彩5
走り終わった僕らが、日陰で休んでいると、とたとた、女子が走ってきた。
その顔が、
一瞬、彩に見えた。
「元原先生、」
死んだよ、とその唇が動いた。
僕らは、(クラスの男子は)少し、考えた。
そして、(空気を読んだ)僕が皆を代表して、
「もう一回、言ってくれる?」
とその子にいった。
元原先生は、本当に死んでいた。
硬いコンクリートに叩きつけられた箇所は、原形を留めておらず、
顔に至っては、(恐らく)眼球やら頬の肉やらの飛沫が、毒々しさをました血の海の中に飛び散っていた。
それでも、それが元原先生だとわかったのは、彼がいつも首にかけていた、ネックレスが、その死体にもかけられていたからである。

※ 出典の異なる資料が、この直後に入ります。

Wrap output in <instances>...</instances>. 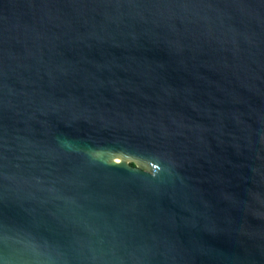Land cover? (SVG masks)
<instances>
[{
    "label": "water",
    "instance_id": "1",
    "mask_svg": "<svg viewBox=\"0 0 264 264\" xmlns=\"http://www.w3.org/2000/svg\"><path fill=\"white\" fill-rule=\"evenodd\" d=\"M0 264H264V0H0Z\"/></svg>",
    "mask_w": 264,
    "mask_h": 264
}]
</instances>
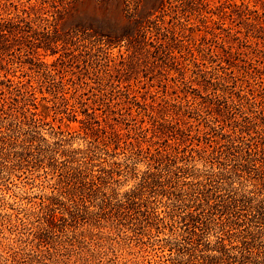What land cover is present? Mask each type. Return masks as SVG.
Returning a JSON list of instances; mask_svg holds the SVG:
<instances>
[{
  "label": "rangeland",
  "instance_id": "rangeland-1",
  "mask_svg": "<svg viewBox=\"0 0 264 264\" xmlns=\"http://www.w3.org/2000/svg\"><path fill=\"white\" fill-rule=\"evenodd\" d=\"M0 22L22 28L19 32H3L0 55L4 56V51L8 59L22 50L24 63L21 68L15 67V77H9L15 83L22 80L23 90L61 87L73 92L75 99L84 100L91 112L95 106L102 108L92 114L99 123L83 114L79 116L81 121L71 122V131L78 133L68 136L63 148H70L72 143L92 146V138L86 132L101 134L103 138L105 132L108 136L120 133L125 145L134 126L125 123L132 117L145 118V126L151 128L150 136L157 119L176 126L180 122L179 127L190 133L192 140L200 130L201 135L209 131L211 136H219L213 140H220L221 132L238 136L240 147L249 138L251 143L264 145V0H0ZM35 33L58 35L62 41L56 50L46 51L39 47L42 35ZM9 50H14V55L7 56ZM31 58L38 62L39 71H49L52 76H37ZM5 91L0 89V139L4 141L0 142V182L6 184L0 187V264H82L78 243L66 242L75 228L63 226V219L57 220L58 226L53 230H45L49 227L44 220L28 224L29 230L15 220L17 216L27 220L28 205L22 206V195L49 191L48 181L57 183V174L33 167L32 158L22 163V152L35 151L34 145L23 141L35 129L22 122L23 111L12 110H19L20 106L16 93ZM43 102L51 104L49 99ZM181 112L186 115H177ZM246 125L255 128L251 135L243 133ZM40 129L48 139L61 137L56 132L59 128ZM132 134L135 135L134 130ZM178 138L159 133L146 146L170 151L172 146L183 143L181 135ZM193 142L194 148H200L196 140ZM43 144L41 140L39 145ZM206 150L210 153L212 148ZM4 152L10 155L5 156ZM116 152L113 157L102 151L94 163L95 174L100 176L101 168L111 169L113 160L123 162L126 152L129 154L123 148ZM134 165L139 171L146 169L144 162ZM192 166L205 169L210 176L219 170L218 165L205 167L203 161ZM230 169L228 165L225 171ZM238 179L247 186L252 184L250 174L241 172ZM135 180L123 178L121 190L131 187ZM183 180L189 186L193 179ZM7 201L14 203L16 209L6 207ZM75 204L71 202L72 206ZM6 212L14 213L13 222L4 216ZM103 223L101 230L105 235L112 231L113 240L96 236V242L102 243L88 245L108 253L105 264H114L112 259L116 257L120 264L140 258L139 243L132 231L121 233L111 223ZM89 228L99 231L88 225L75 230L83 237L89 235ZM42 234L46 236L43 242ZM71 239L76 240L73 236ZM163 254L158 250V255Z\"/></svg>",
  "mask_w": 264,
  "mask_h": 264
},
{
  "label": "trees",
  "instance_id": "trees-1",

血液検査はまだだったが、身につけている服とアクセから、ほぼ間違いない、とされたが。
警察の判断は、自殺の可能性が高い、だった。
新任で、ストレスが溜まりやすい職場に、嫌気がさした。
というのが見解だった。
僕らは、そうは思わなかった。
彩、がやったのだと。
そして、その確信が、僕を苦しめていく。
これは、彩がやったんじゃない。
そう言えない臆病者は
教室の隅に膝を抱えて、現実から逃げ出した。
その日から、彩は学校に来なくなった。
何日、何ヶ月経っても、僕の横はぽっかりと、空いたまま、無言で陳列していた。
それでも、クラスメートは彩を忘れなかった。
本来、忘れるべき存在の筈の彼女を、恐らく全員が覚えていただろう。
語弊が、あるから訂正しよう。
クラスメートは、忘れられなかった。
忘れたくても、それを許されなかった。
なぜなら、僕が、皆に彩を忘れないようにしたからだ。